Diante da inevitabilidade da sua presença, a Prefeitura propôs e a Câmara aprovou uma lei que tenta regulamentar essa nova atividade.

A lei das dark kitchens

As dark kitchens operavam numa espécie de limbo jurídico, um hiato não coberto pela legislação, em concordância, talvez com a própria tradução do termo: cozinha escura, fantasma, invisível. Agora, já há uma lei que começa a regular a atividade, a lei 17.853 aprovada pela Câmara dias atrás, em 29 de novembro.

Pela nova lei, as dark kitchens terão que contar com exaustores apropriados, higiene e um espaço mínimo para os empregados. Hoje, é comum que cada grupo trabalhe num box fechado, sem luz ou ventilação. Elas terão também que oferecer banheiros para funcionários e entregadores, que hoje fazem suas necessidades até na rua.

Outras regras dizem respeito à ocupação do espaço público: não é permitido estacionar as motos nas calçadas, não é permitido fazer barulho acima do nível estabelecido para a região, não é permitido reservar vagas na rua. Essas mudanças são tão óbvias que já deveriam estar sendo fiscalizadas, mas é claro que não estão, como sabe qualquer morador que tem o azar de ser vizinho desses lugares.

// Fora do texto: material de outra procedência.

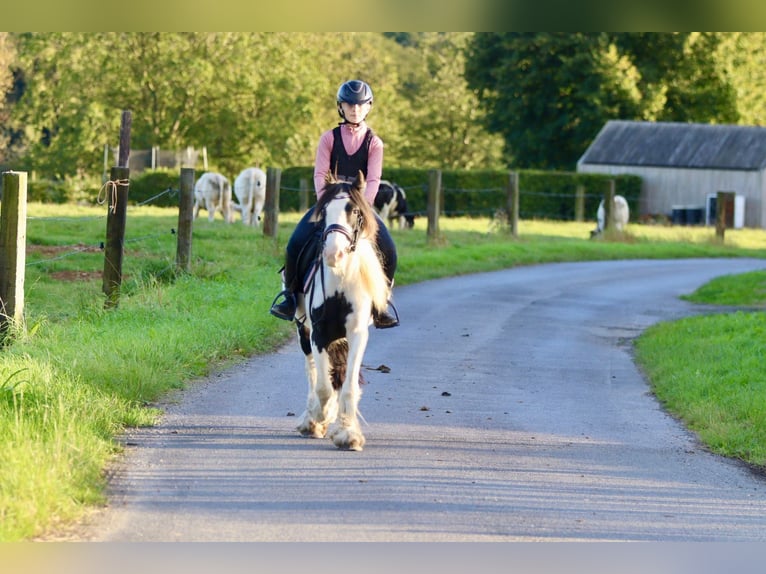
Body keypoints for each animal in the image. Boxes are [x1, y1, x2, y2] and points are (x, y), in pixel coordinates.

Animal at [292, 173, 392, 452]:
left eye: (354, 211)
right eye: (324, 211)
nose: (332, 254)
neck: (340, 281)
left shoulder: (356, 333)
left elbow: (347, 385)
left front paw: (348, 434)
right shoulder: (318, 333)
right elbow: (323, 387)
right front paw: (321, 417)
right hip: (303, 330)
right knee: (312, 372)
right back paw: (311, 419)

Vai ser preciso intensificar a fiscalização, algo que está difícil com os 300 fiscais existentes na cidade. Conversei com o secretário da Casa Civil Fabrício Cobra e ele conta que a Prefeitura vai abrir um edital para contratar 500 novos fiscais. É uma notícia que pode, em tese, fazer com que leis que já existam comecem a ser cumpridas, mas o caminho para integrar as dark kitchens à vida urbana deve trazer algumas idas e vindas nos próximos anos.

Um jabuti na lei

Apesar de a Prefeitura negar o jabuti, ele apareceu.

No meio da lei que regula o funcionamento das dark kitchens foi incluído —e aprovado— um artigo que estipula o nível de ruído máximo para os "grandes eventos" em São Paulo.

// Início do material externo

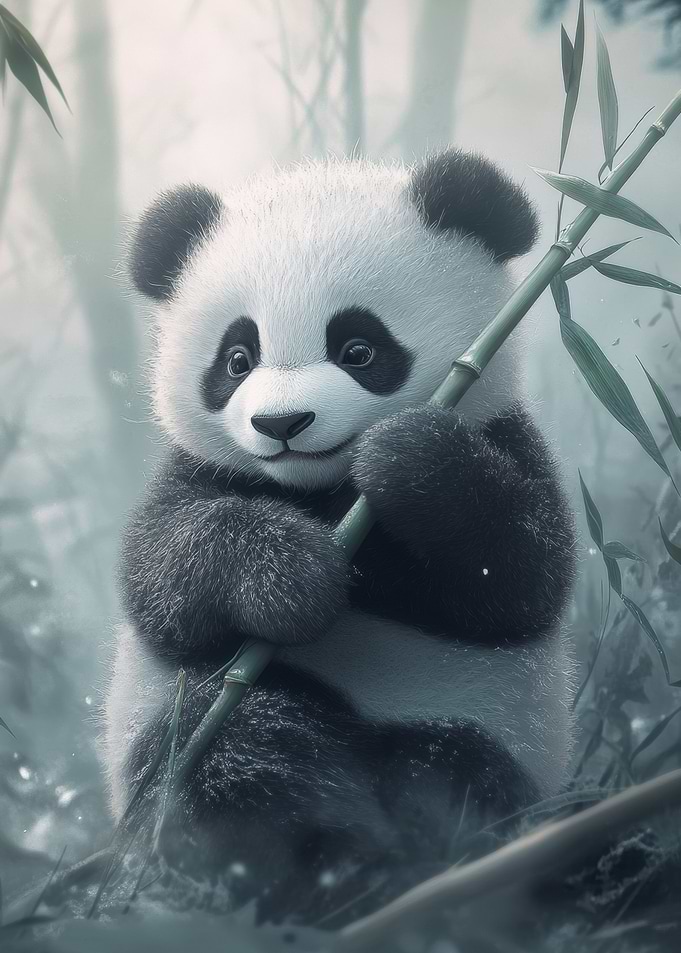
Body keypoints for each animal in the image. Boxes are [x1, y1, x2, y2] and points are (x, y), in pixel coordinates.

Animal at [103, 151, 577, 925]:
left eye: (358, 347)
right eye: (237, 359)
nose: (282, 424)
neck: (320, 487)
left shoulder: (504, 435)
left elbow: (522, 575)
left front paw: (407, 459)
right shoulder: (198, 472)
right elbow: (165, 577)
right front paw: (290, 575)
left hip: (479, 726)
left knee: (455, 772)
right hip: (178, 742)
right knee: (230, 752)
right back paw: (325, 859)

A partir de agora, shows como o Lollapalooza, por exemplo, podem emitir até 75dB. O número é quase 30% acima do atual e entra no patamar de risco à saúde. A justificativa é que hoje os promotores de show estão operando graças a liminares.

Que seja, mas por que esconder a regulamentação? Moradores ao redor do Allianz Park ou do Autódromo de Interlagos, por exemplo, ganham mais um desconforto e a Prefeitura perde a chance de explicitar um problema e dar chance de uma discussão mais democrática para um assunto tão importante.